_Exercise objective_. Could you update the material below by swapping "photograph" for "picture" everywhere it occurs, with all other wording unchanged? Leave the pictures out of your answer.

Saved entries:
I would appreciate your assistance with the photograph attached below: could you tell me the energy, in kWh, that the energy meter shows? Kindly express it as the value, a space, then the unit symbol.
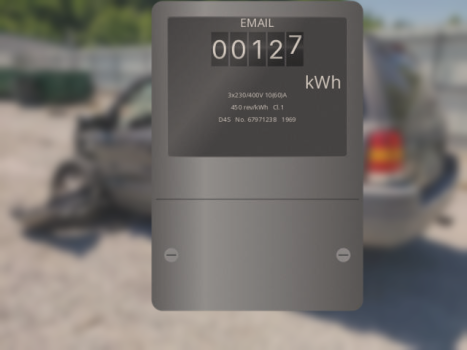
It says 127 kWh
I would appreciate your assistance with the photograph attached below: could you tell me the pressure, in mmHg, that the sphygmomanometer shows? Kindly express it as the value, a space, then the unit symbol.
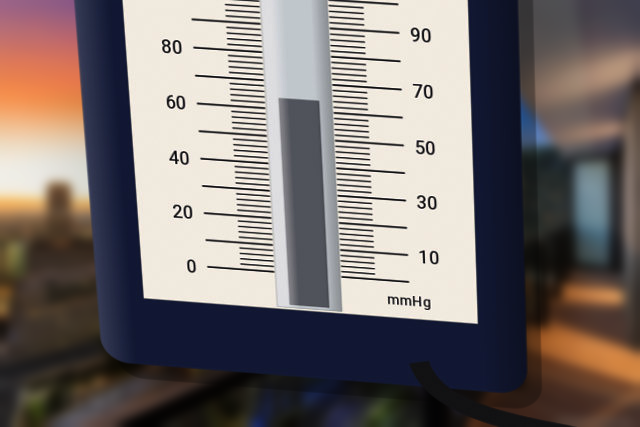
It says 64 mmHg
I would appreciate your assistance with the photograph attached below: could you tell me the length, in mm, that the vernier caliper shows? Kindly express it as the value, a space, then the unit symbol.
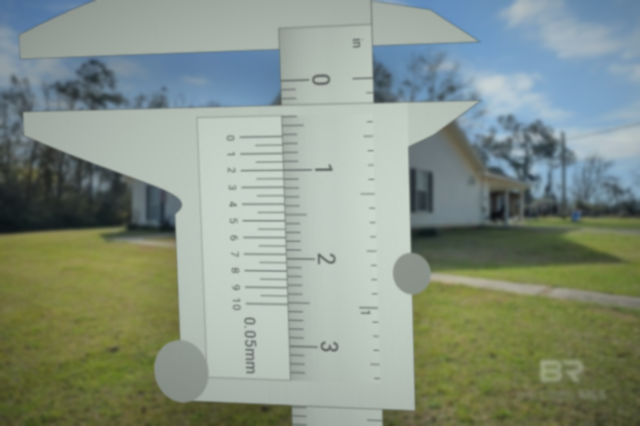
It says 6.2 mm
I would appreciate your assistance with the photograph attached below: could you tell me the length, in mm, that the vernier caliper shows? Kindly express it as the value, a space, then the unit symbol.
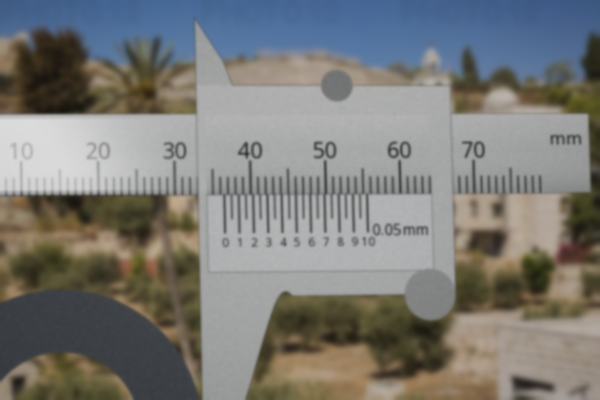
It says 36.5 mm
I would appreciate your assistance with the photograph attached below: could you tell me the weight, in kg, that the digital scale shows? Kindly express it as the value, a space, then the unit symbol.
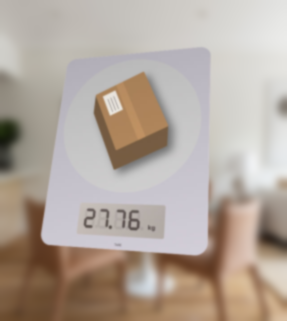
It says 27.76 kg
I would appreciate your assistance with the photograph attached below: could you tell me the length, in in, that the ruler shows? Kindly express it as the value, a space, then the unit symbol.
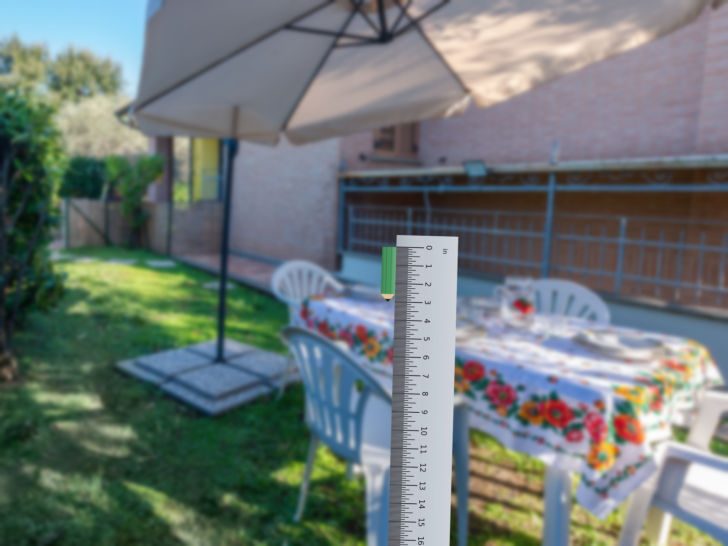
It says 3 in
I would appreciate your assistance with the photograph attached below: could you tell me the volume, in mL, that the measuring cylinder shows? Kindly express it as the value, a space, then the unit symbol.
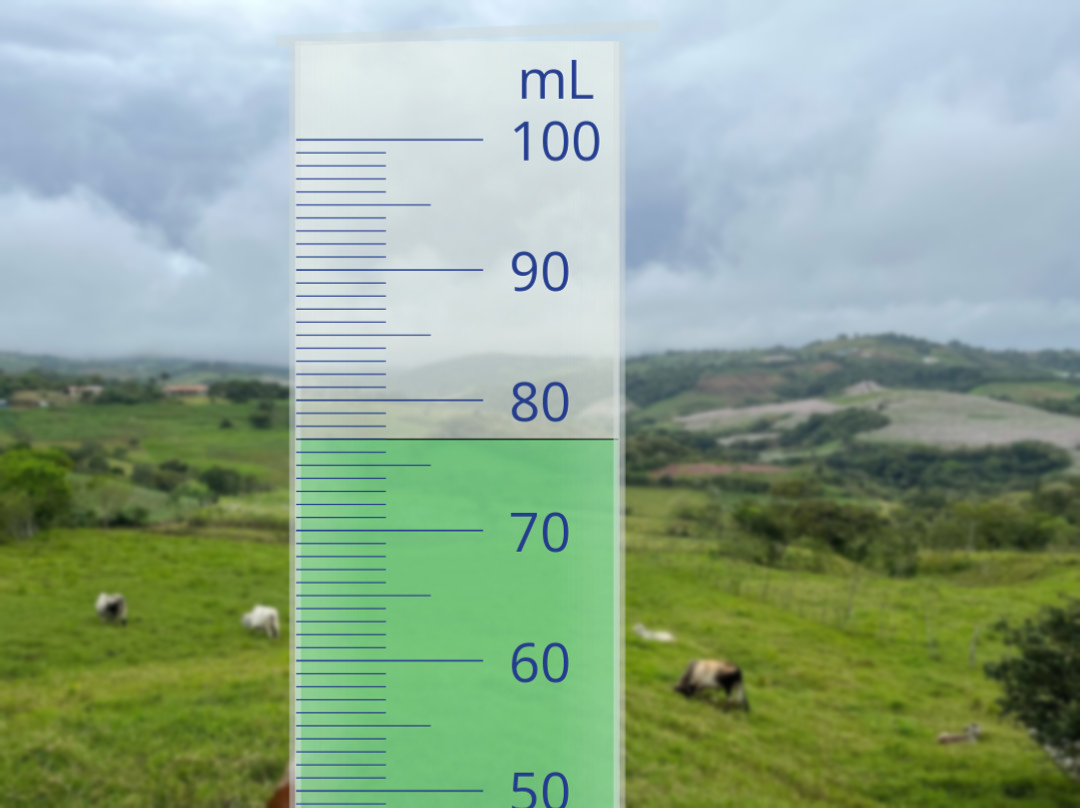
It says 77 mL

_Reply_.
I would appreciate your assistance with the picture attached below: could you tell me the energy, in kWh, that the energy meter shows? Kindly express it as the value, a space, then the unit symbol.
It says 127 kWh
I would appreciate your assistance with the picture attached below: could you tell me the pressure, in mmHg, that the sphygmomanometer shows? Kindly express it as the value, a space, then the unit symbol.
It says 64 mmHg
I would appreciate your assistance with the picture attached below: could you tell me the length, in mm, that the vernier caliper shows? Kindly express it as the value, a space, then the unit symbol.
It says 6.2 mm
I would appreciate your assistance with the picture attached below: could you tell me the length, in mm, that the vernier caliper shows? Kindly express it as the value, a space, then the unit symbol.
It says 36.5 mm
I would appreciate your assistance with the picture attached below: could you tell me the weight, in kg, that the digital scale shows? Kindly express it as the value, a space, then the unit symbol.
It says 27.76 kg
I would appreciate your assistance with the picture attached below: could you tell me the length, in in, that the ruler shows? Kindly express it as the value, a space, then the unit symbol.
It says 3 in
I would appreciate your assistance with the picture attached below: could you tell me the volume, in mL, that the measuring cylinder shows? Kindly express it as the value, a space, then the unit symbol.
It says 77 mL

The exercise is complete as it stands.